Com destaque para a Sociedade Recreativa União Operária (1903) e o Clube Literário Cruz e Souza (1906), assim como, o bloco carnavalesco Brinca Quem Pode (1947), agremiações que possuem, de alguma forma, ligações ancestrais com o povo do Rosário.

 

 

Negros movimentaram a economia

 

Entre 1822 e 1826, um dos mais importantes traficantes da rota Rio de Janeiro-Moçambique, Zeferino José Pinto de Magalhães, despachou em várias viagens mais de 40 escravos do porto do Rio de Janeiro para Laguna. A maior parte da mão de obra escravizada trabalhava na “lavoura”.

 

Na província de Laguna as propriedades rurais tinham em média entre dois e dez escravos.

 

Na cidade eles exerciam diversas atividades: eram trabalhadores domésticos, cozinheiros e ambulantes, mas também, podiam ser artesãos que confeccionavam vestimentas ou trabalhavam na construção das edificações.

 

Seus afrodescendentes mantiveram os hábitos e cultos da religiosidade africana.

 

 

Protetora das tempestades 

 

 

No bairro Magalhães, comunidade próxima ao porto de Laguna, realizava uma procissão marítima pelo canal da Barra. Foi cancelada devido à pandemia. 

 

O motivo da adoração iniciou no século 18, onde as pessoas que viajavam pelo mar pediam proteção à Nossa Senhora para retornarem aos seus lares. Maria era vista como protetora das tempestades e demais perigos que o mar e os rios ofereciam.

 

A primeira estátua foi trazida de Portugal junto com os navegadores para o Brasil. A região do Magalhães sempre foi envolvida com o porto da cidade, muitos trabalhadores e diretores moravam no bairro.

 

No ano de 1911, para aproximar o povo ainda mais com a religiosidade, foi erguida a Capela de Nossa Senhora dos Navegantes e teve sua pedra fundamental lançada em dia 5 de novembro daquele ano. A construção da Capela contou com o patrocínio do superintendente do Porto da Laguna, engenheiro Polidoro Santiago. Já em 1912, houve a primeira festa de Nossa Senhora dos Navegantes com grande número de fiéis que acompanharam a imagem da padroeira. A primeira missa realizada na Capela foi celebrada no dia 25 de dezembro de 1913.

 

Em 24 de fevereiro de 1966, foi criada a Paróquia Nossa Senhora dos Navegantes, pelo Decreto nº 21, assinado pelo bispo Dom Anselmo Pietrulla.
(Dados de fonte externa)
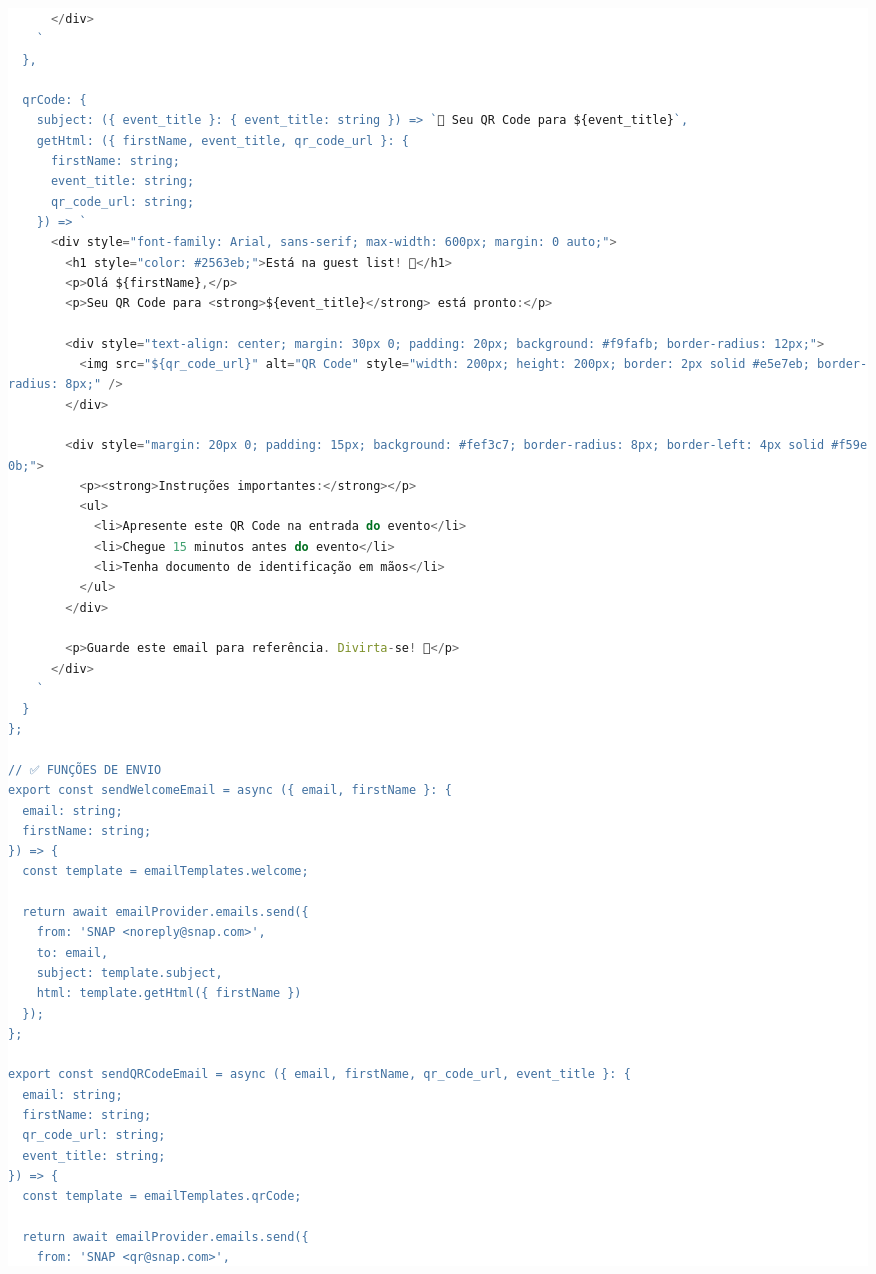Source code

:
 ```typescript
      </div>
    `
  },
  
  qrCode: {
    subject: ({ event_title }: { event_title: string }) => `🎫 Seu QR Code para ${event_title}`,
    getHtml: ({ firstName, event_title, qr_code_url }: { 
      firstName: string; 
      event_title: string; 
      qr_code_url: string; 
    }) => `
      <div style="font-family: Arial, sans-serif; max-width: 600px; margin: 0 auto;">
        <h1 style="color: #2563eb;">Está na guest list! 🎫</h1>
        <p>Olá ${firstName},</p>
        <p>Seu QR Code para <strong>${event_title}</strong> está pronto:</p>
        
        <div style="text-align: center; margin: 30px 0; padding: 20px; background: #f9fafb; border-radius: 12px;">
          <img src="${qr_code_url}" alt="QR Code" style="width: 200px; height: 200px; border: 2px solid #e5e7eb; border-radius: 8px;" />
        </div>
        
        <div style="margin: 20px 0; padding: 15px; background: #fef3c7; border-radius: 8px; border-left: 4px solid #f59e0b;">
          <p><strong>Instruções importantes:</strong></p>
          <ul>
            <li>Apresente este QR Code na entrada do evento</li>
            <li>Chegue 15 minutos antes do evento</li>
            <li>Tenha documento de identificação em mãos</li>
          </ul>
        </div>
        
        <p>Guarde este email para referência. Divirta-se! 🎉</p>
      </div>
    `
  }
};

// ✅ FUNÇÕES DE ENVIO
export const sendWelcomeEmail = async ({ email, firstName }: { 
  email: string; 
  firstName: string; 
}) => {
  const template = emailTemplates.welcome;
  
  return await emailProvider.emails.send({
    from: 'SNAP <noreply@snap.com>',
    to: email,
    subject: template.subject,
    html: template.getHtml({ firstName })
  });
};

export const sendQRCodeEmail = async ({ email, firstName, qr_code_url, event_title }: {
  email: string;
  firstName: string; 
  qr_code_url: string;
  event_title: string;
}) => {
  const template = emailTemplates.qrCode;
  
  return await emailProvider.emails.send({
    from: 'SNAP <qr@snap.com>',
```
Somente em 1967 foi construída a Casa Paroquial, sendo seu primeiro vigário o Padre Vandelino Shlickmann.

 

Em 1968 realizou-se a primeira Festa de Nossa Senhora dos Navegantes, como paróquia. No dia 1º de maio de 1969, foi colocada a pedra fundamental para a construção da nova matriz, que teve seu início em 16 de maio do mesmo ano, sendo inaugurada no dia 27 de janeiro de 1979.